Two distinctly different computational approaches arose to formalize neural processes. Dynamical Systems Theory treats neural populations as dynamic systems described by differential equations. It abstracts away from detailed biophysics to analyze concepts like attractors, limit cycles, and phase transitions. This framework is useful for understanding brain states, oscillations, and decision-making processes.
In contrast, Biophysical Modeling builds detailed conductance-based models of single neurons and small circuits, rooted in the Ionic Hypothesis. These models include explicit representations of ion channels, dendrites, and synapses to simulate realistic firing patterns. The two frameworks disagree on the optimal level of abstraction: dynamical systems prioritize generality and mathematical tractability, while biophysical models prioritize mechanistic accuracy. They often coexist, with dynamical models inspiring hypotheses that are then tested with detailed simulations.
The most recent framework, Network Neuroscience, extends circuit analysis to the whole-brain scale. Using graph theory and noninvasive imaging (e.g., diffusion MRI, fMRI), it treats regions as nodes and their connections as edges. This framework differs from Neural Circuitry in its focus on macroscopic topology and statistical properties (e.g., small-worldness, modularity) rather than local function. Network Neuroscience often integrates with Dynamical Systems Theory to study how network structure shapes large-scale dynamics.
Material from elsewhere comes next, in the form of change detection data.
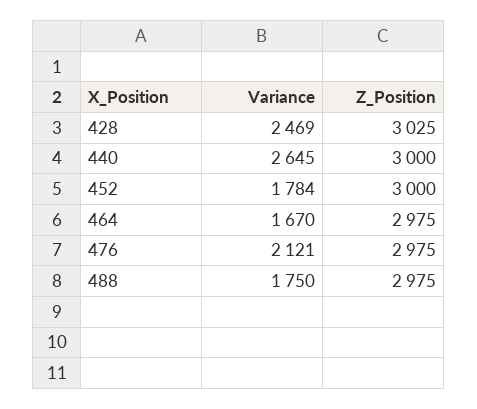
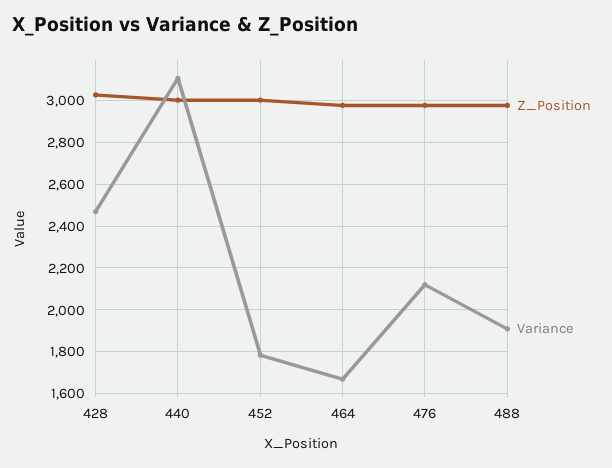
  {
    "Variance": {
      "428": 2469,
-     "440": 2645,
+     "440": 3100,
      "452": 1784,
      "464": 1670,
      "476": 2121,
-     "488": 1750
+     "488": 1900
    },
    "Z_Position": {
      "428": 3025,
      "440": 3000,
      "452": 3000,
      "464": 2975,
      "476": 2975,
      "488": 2975
    }
  }

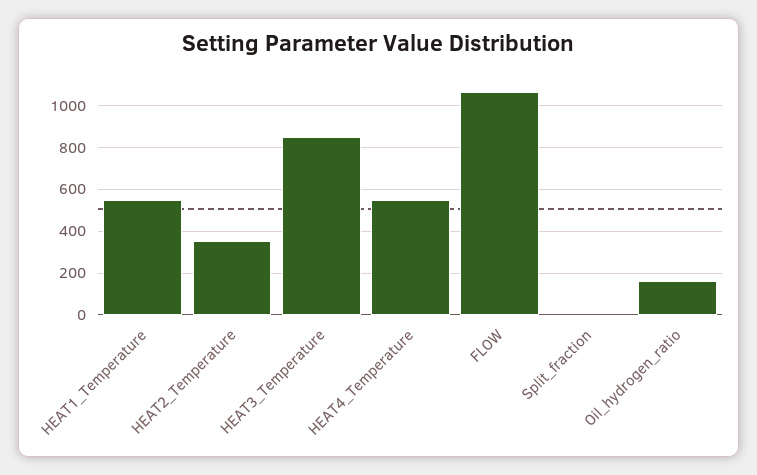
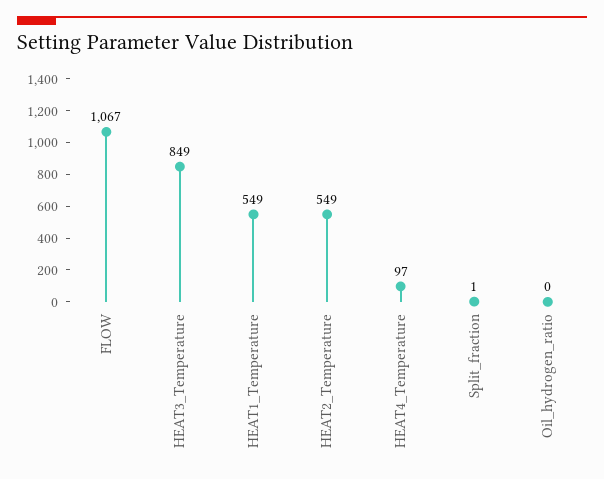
  {
    "HEAT1_Temperature": 549,
-   "HEAT2_Temperature": 350,
+   "HEAT2_Temperature": 549,
    "HEAT3_Temperature": 849,
-   "HEAT4_Temperature": 550,
+   "HEAT4_Temperature": 97,
    "FLOW": 1067,
    "Split_fraction": 1,
-   "Oil_hydrogen_ratio": 150
+   "Oil_hydrogen_ratio": 0
  }

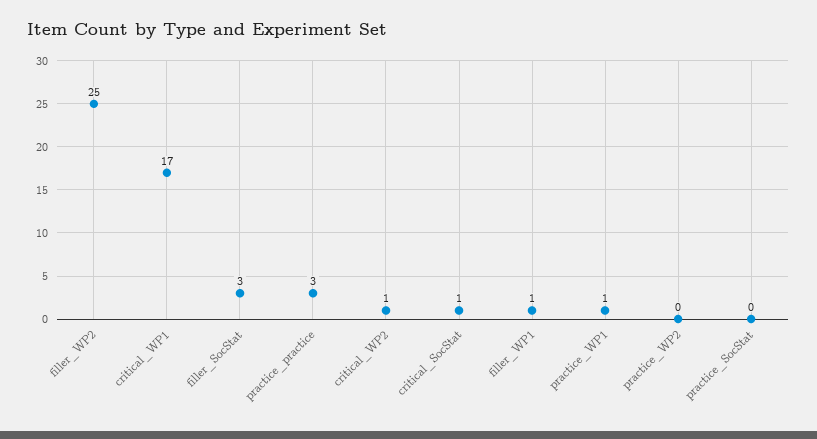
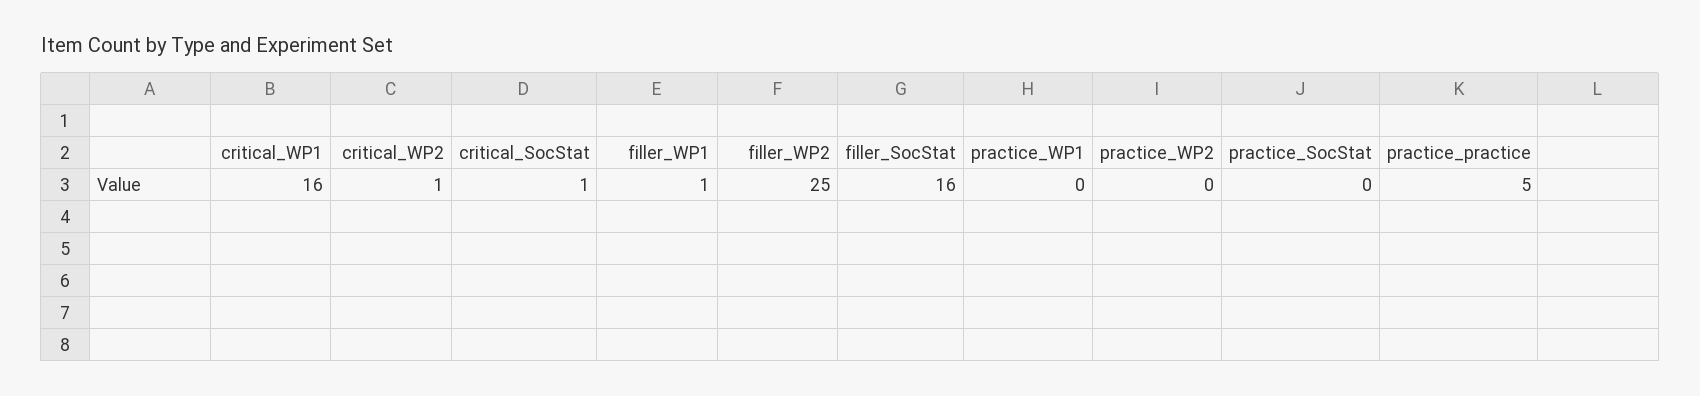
  {
    "filler_WP2": 25,
-   "critical_WP1": 17,
+   "critical_WP1": 16,
-   "filler_SocStat": 3,
+   "filler_SocStat": 16,
-   "practice_practice": 3,
+   "practice_practice": 5,
    "critical_WP2": 1,
    "critical_SocStat": 1,
    "filler_WP1": 1,
-   "practice_WP1": 1,
+   "practice_WP1": 0,
    "practice_WP2": 0,
    "practice_SocStat": 0
  }

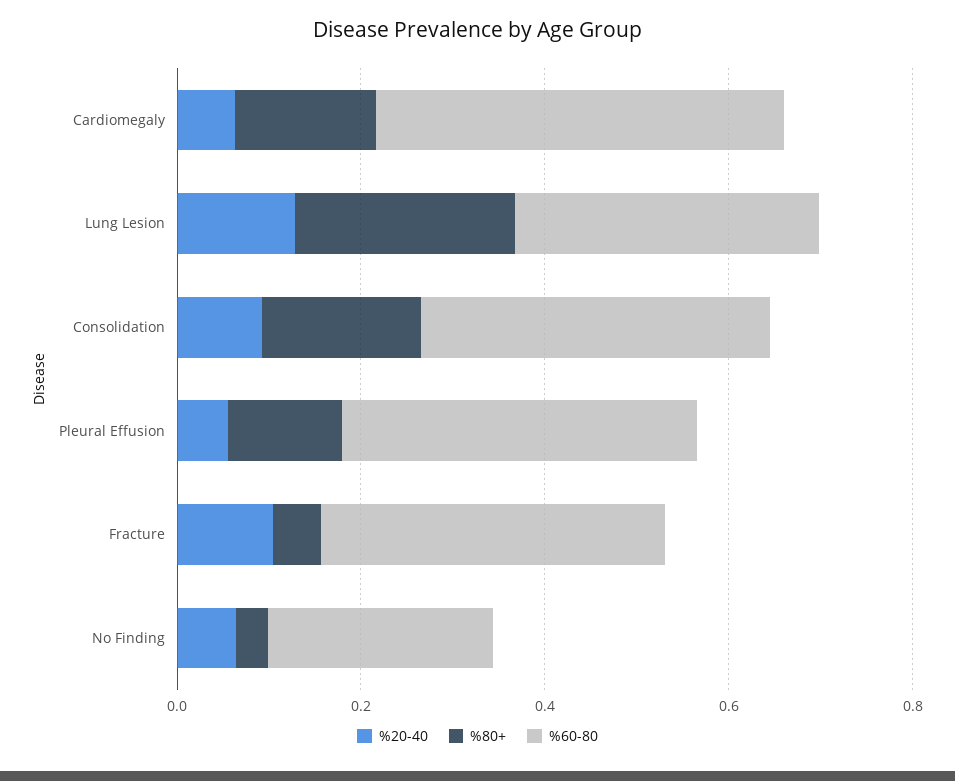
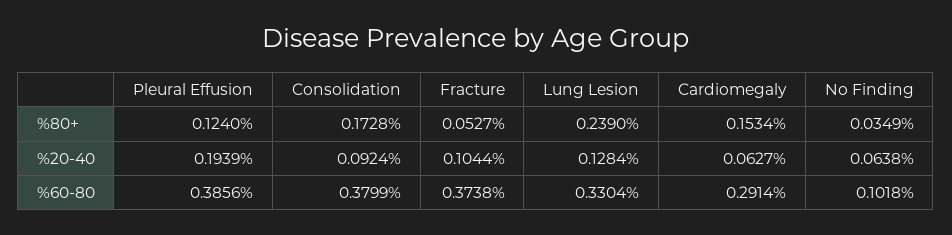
  {
    "%20-40": {
      "Cardiomegaly": 0.0627,
      "Lung Lesion": 0.1284,
      "Consolidation": 0.0924,
-     "Pleural Effusion": 0.05,
+     "Pleural Effusion": 0.1939,
      "Fracture": 0.1044,
      "No Finding": 0.0638
    },
    "%80+": {
      "Cardiomegaly": 0.1534,
      "Lung Lesion": 0.239,
      "Consolidation": 0.1728,
      "Pleural Effusion": 0.124,
      "Fracture": 0.0527,
      "No Finding": 0.0349
    },
    "%60-80": {
-     "Cardiomegaly": 0.45,
+     "Cardiomegaly": 0.2914,
      "Lung Lesion": 0.3304,
      "Consolidation": 0.3799,
      "Pleural Effusion": 0.3856,
      "Fracture": 0.3738,
-     "No Finding": 0.25
+     "No Finding": 0.1018
    }
  }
Today, four frameworks actively coexist and interact: Neural Circuitry, Dynamical Systems Theory, Biophysical Modeling, and Network Neuroscience. They agree that neural function emerges from interactions across multiple scales—from ion channels to large-scale networks—and that no single framework can explain everything. However, they disagree on the most productive scale of analysis. Neural Circuitry and Biophysical Modeling emphasize local, mechanistic explanations; Dynamical Systems and Network Neuroscience prioritize global, statistical descriptions. This pluralism is a strength: it provides complementary tools, and many modern studies combine two or more frameworks to achieve a multiscale understanding. For example, a researcher might use network measures to identify key hubs, dynamical systems to model their activity, and biophysical models to simulate the cellular mechanisms. The history of neurophysiology is thus not a story of linear progress but of accumulating perspectives that together capture the complexity of the brain.